Under the policy that took effect Tuesday, prison mental health professionals would refer inmates for the surgery.
To qualify, prisoners must be diagnosed with what is formally known as gender dysphoria; lived as their identified gender for at least 12 months; and expressed a desire for sex-reassignment surgery for at least two years.
The announcement came after California became the first state to agree to pay for surgery for one inmate and refused to provide the procedure to another inmate who has since been paroled.
The requirements were developed in cooperation with the California Department of Corrections and Rehabilitation, which oversees inmates’ mental health care, and are similar to those used by medical providers outside the prison system, said Joyce Hayhoe, a spokeswoman for the federal court-appointed official who controls California’s prison medical care.
“It’s a great victory for transgender people across the country, and I think it’s a model that other jurisdictions can follow,” said Flor Bermudez, detention project director at the Oakland-based Transgender Law Center that represented two inmates seeking the surgery.
The eight-page policy document calls for inmates who request the surgery and meet the criteria to be referred for evaluation to a committee of two doctors, two psychiatrists and two psychologists that would make a recommendation to a higher-level panel of medical professionals.
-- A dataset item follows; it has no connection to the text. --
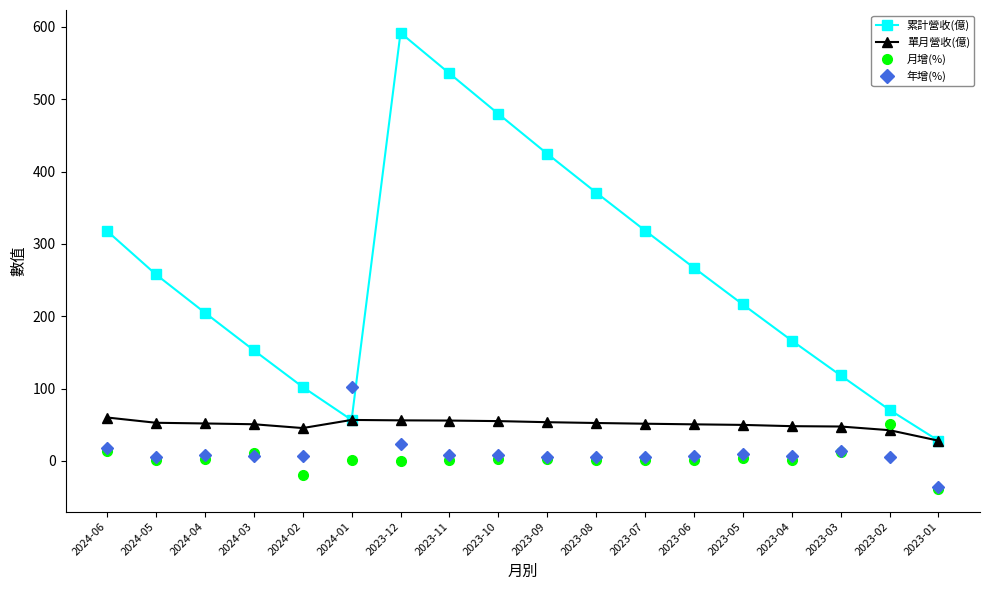

Is it true that 單月營收(億) equals 56.8 at 2024-01?

True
The policy prohibits procedures that are considered merely cosmetic, including hair removal, facelifts, breast augmentations or other implants.
Hayhoe said those prohibitions will help hold down the cost to taxpayers. She previously estimated the cost of full transgender procedures could approach $100,000, though the Transgender Law Center said that is exaggerated.
“I don’t think it’s a proper use of taxpayer money,” said Kent Scheidegger, legal director at the Sacramento-based Criminal Justice Legal Foundation that represents crime victims. “This is basically an elective procedure. I mean, you’re surgically altering body parts which have nothing wrong with them because the person has a psychological issue.”